> Extracted material:
=== Section Start ===
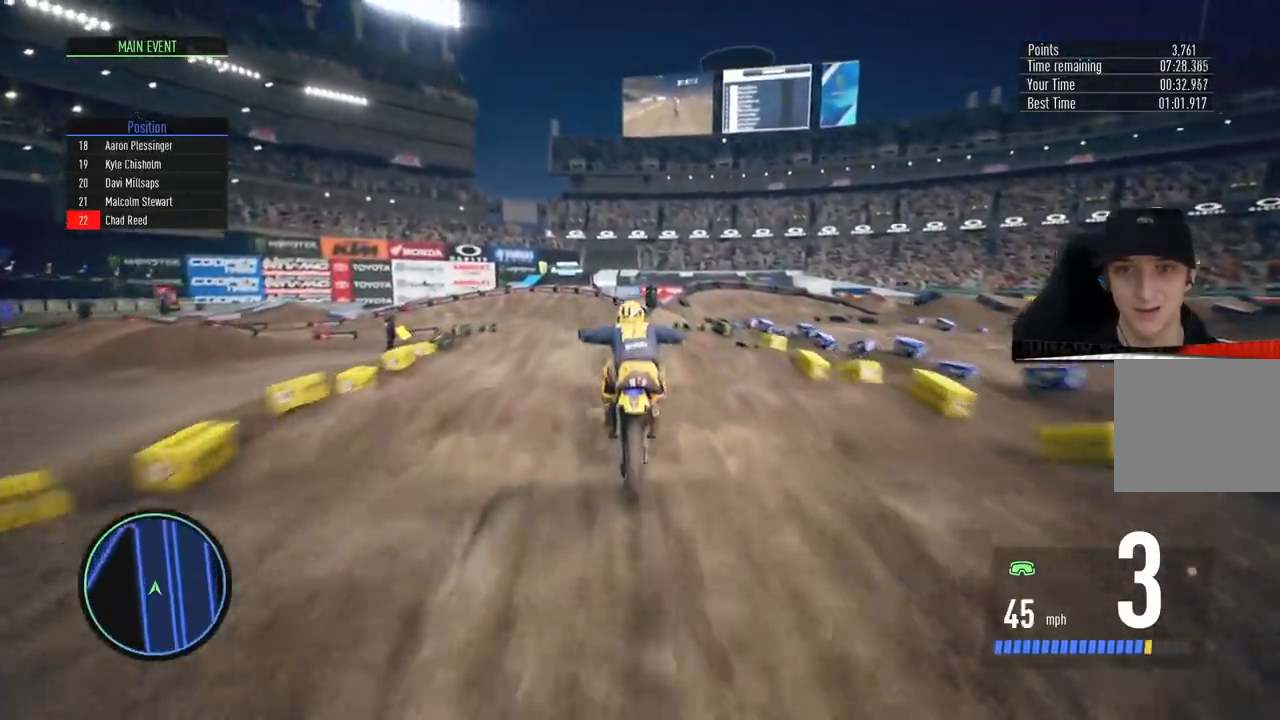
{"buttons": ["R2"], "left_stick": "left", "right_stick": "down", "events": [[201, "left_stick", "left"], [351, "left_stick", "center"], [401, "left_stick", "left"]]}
=== Section End ===
=== Section Start ===
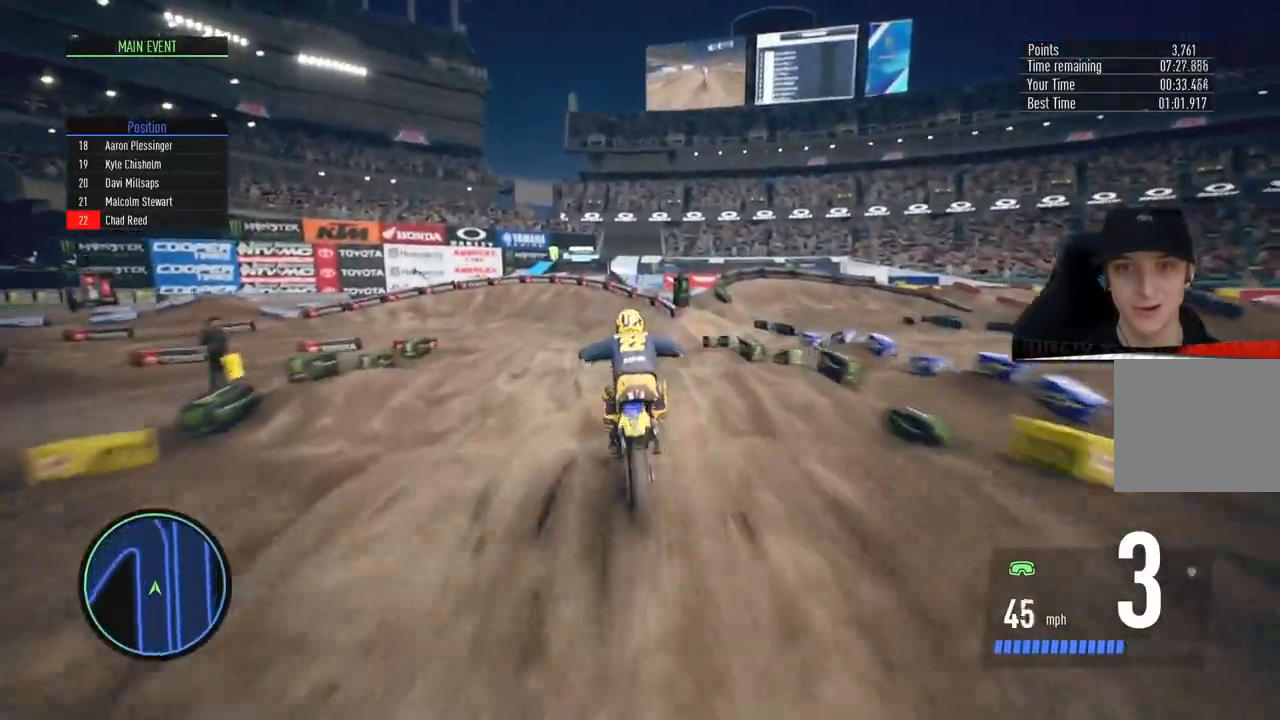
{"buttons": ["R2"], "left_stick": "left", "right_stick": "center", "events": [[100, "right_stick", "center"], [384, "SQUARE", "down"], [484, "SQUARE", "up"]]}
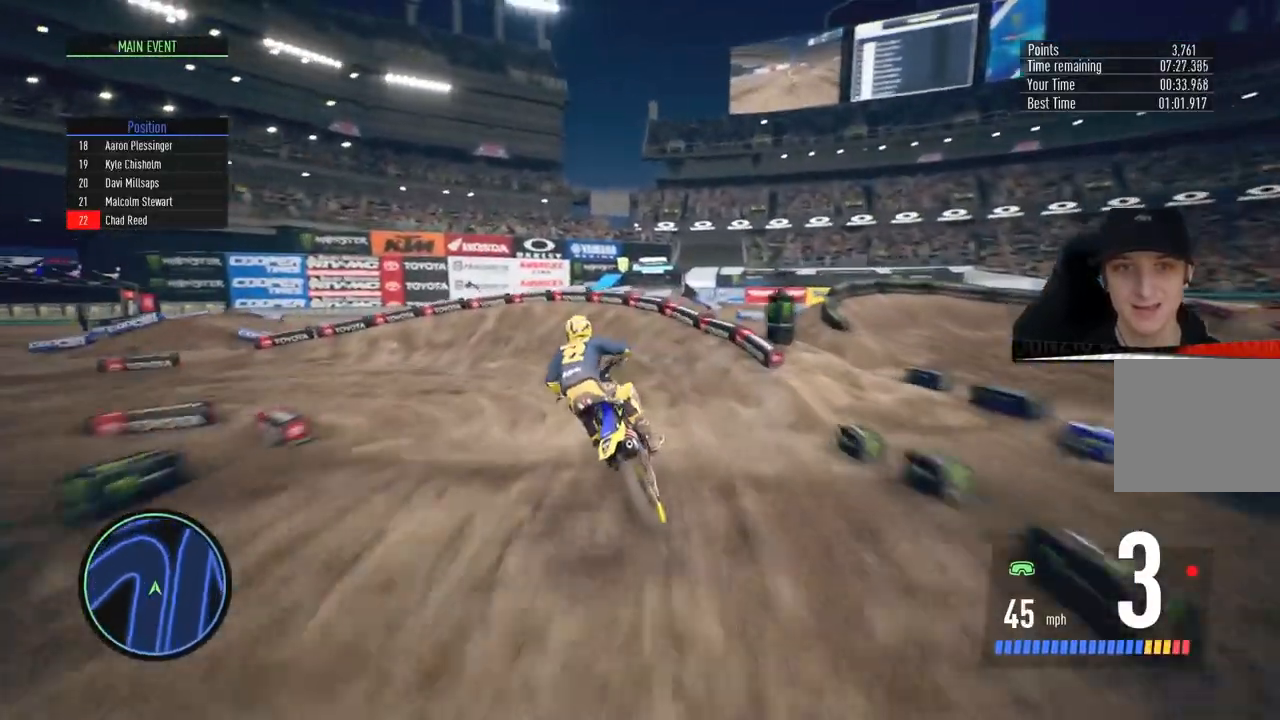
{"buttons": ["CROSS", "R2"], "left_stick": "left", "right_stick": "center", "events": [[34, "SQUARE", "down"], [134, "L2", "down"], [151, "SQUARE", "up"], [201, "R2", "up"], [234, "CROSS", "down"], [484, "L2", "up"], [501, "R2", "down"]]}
=== Section End ===
> What you are asked to do: In the entries above, find each line with the word "SQUARE" and show it.

> Response area:
{"buttons": ["R2"], "left_stick": "left", "right_stick": "center", "events": [[100, "right_stick", "center"], [384, "SQUARE", "down"], [484, "SQUARE", "up"]]}
{"buttons": ["CROSS", "R2"], "left_stick": "left", "right_stick": "center", "events": [[34, "SQUARE", "down"], [134, "L2", "down"], [151, "SQUARE", "up"], [201, "R2", "up"], [234, "CROSS", "down"], [484, "L2", "up"], [501, "R2", "down"]]}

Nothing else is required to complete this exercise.